In this scheme, a high-threshold discriminator is driven by the initial signal from the amplifier. The threshold level is adjustable from 10% to 70% of a nominal MIP signal. The resulting pulse serves as the enable for the precision-time discriminator. The precision time discriminator consists of a constant-fraction shaper and a low-level discriminator. The constant-fraction shaping is done by adding the differentiated amplifier signal and the corresponding delayed and inverted signal. The resulting pulse is further amplified and delivered to the input of a low level zero-crossing discriminator. The zero crossing point corresponds to approximately half the rise time of the input signal. The threshold of the low-level discriminator is used for adjusting the start time of the output pulse. The design specifications for the anode preamp-shaper-discriminator circuits are listed below.
Equivalent Input Noise (rms): 0.5 fC at 0 pF; (1.7 fC at 200 pF)
Shaper Peaking Time: 30 ns
Shaped Waveform: Semi-gaussian with two exponent tail cancellation
Nominal input charge (i) 142 fC (8.8 x 10**5 e's)
Transfer Function (gain): 5 mv/fC (differential output)

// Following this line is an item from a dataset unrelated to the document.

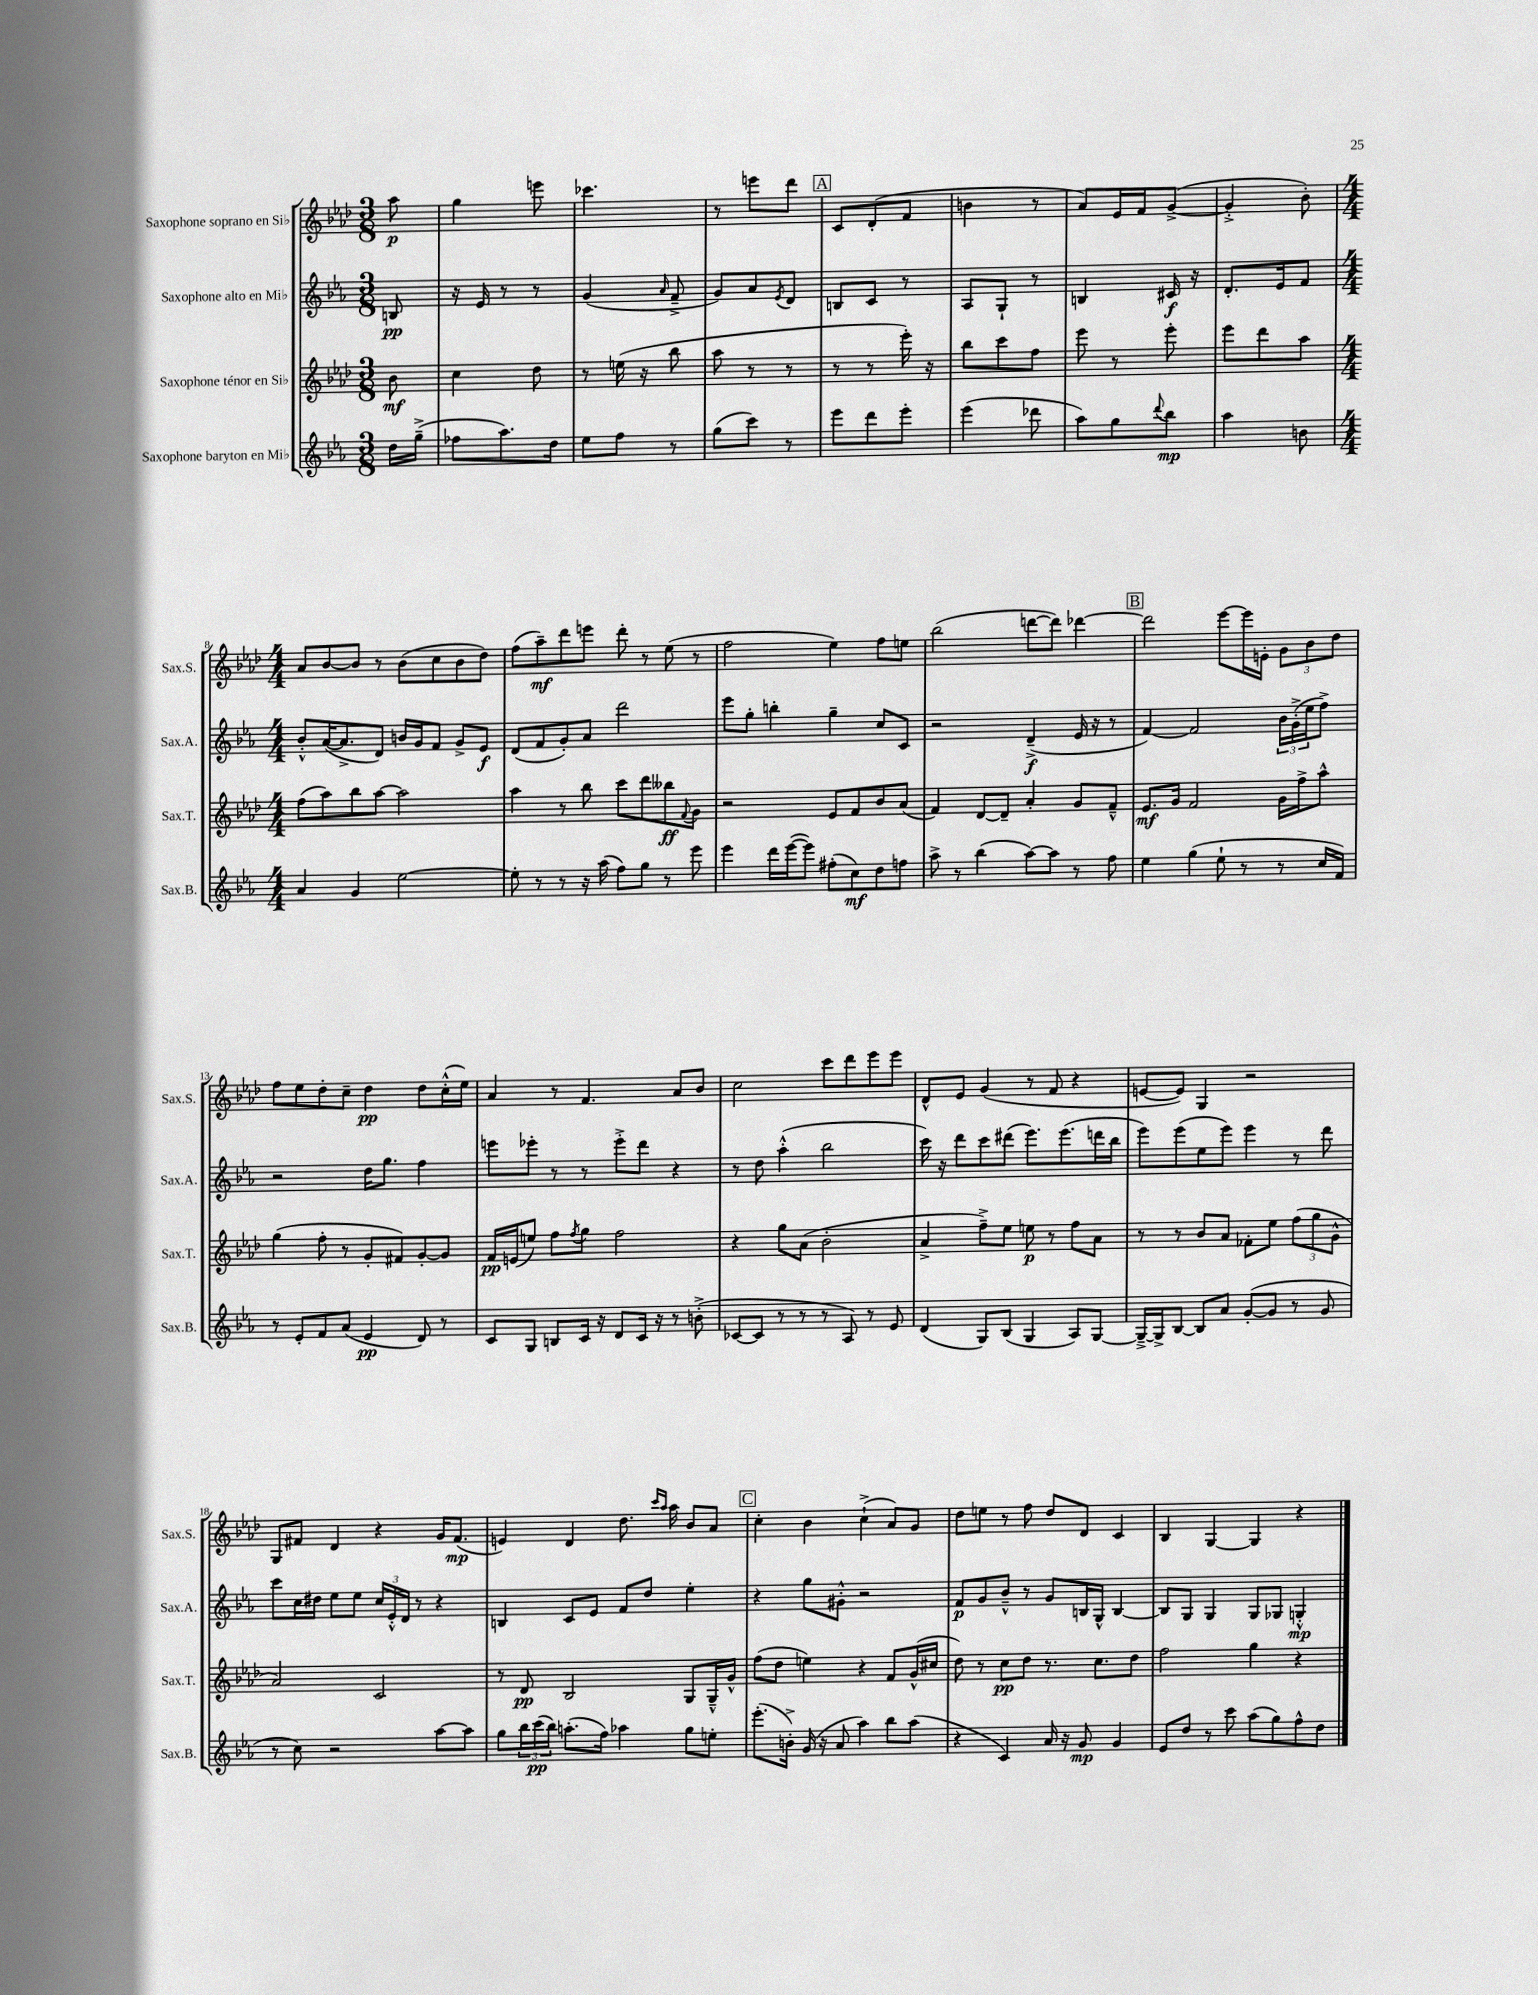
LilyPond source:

Non-Linearity: <10% from 0-1.5 volt
Two-threshold Discriminator: High threshold disc used as ENABLE;
Low threshold zero crossing disc driven by const-frac
shaped pulse.
High-level Threshold: Adjustable from 20 - 500 mv
Discriminator Slewing Time: 2 ns
Footnote:
i) Corresponding to the average ionization deposition (Landau
peak) for a normal incident minimum ionization particle. For a gas
gain of 10**5, this input charge is equal to
(N_ion)(f_att)(f_aval)(f_sh) x 10**5, where f_aval is the
fraction of the avalanche charge collected by the anode and all other
factors are defined the same way as in footnotes i and ii of Table 1.
Simulation (CMS TN/95-194) gives N_ion = 180 (for 10 mm gas gap); F_att = 0.5;
f_aval = 0.82; f_sh (30ns shaper peaking time) = 0.12.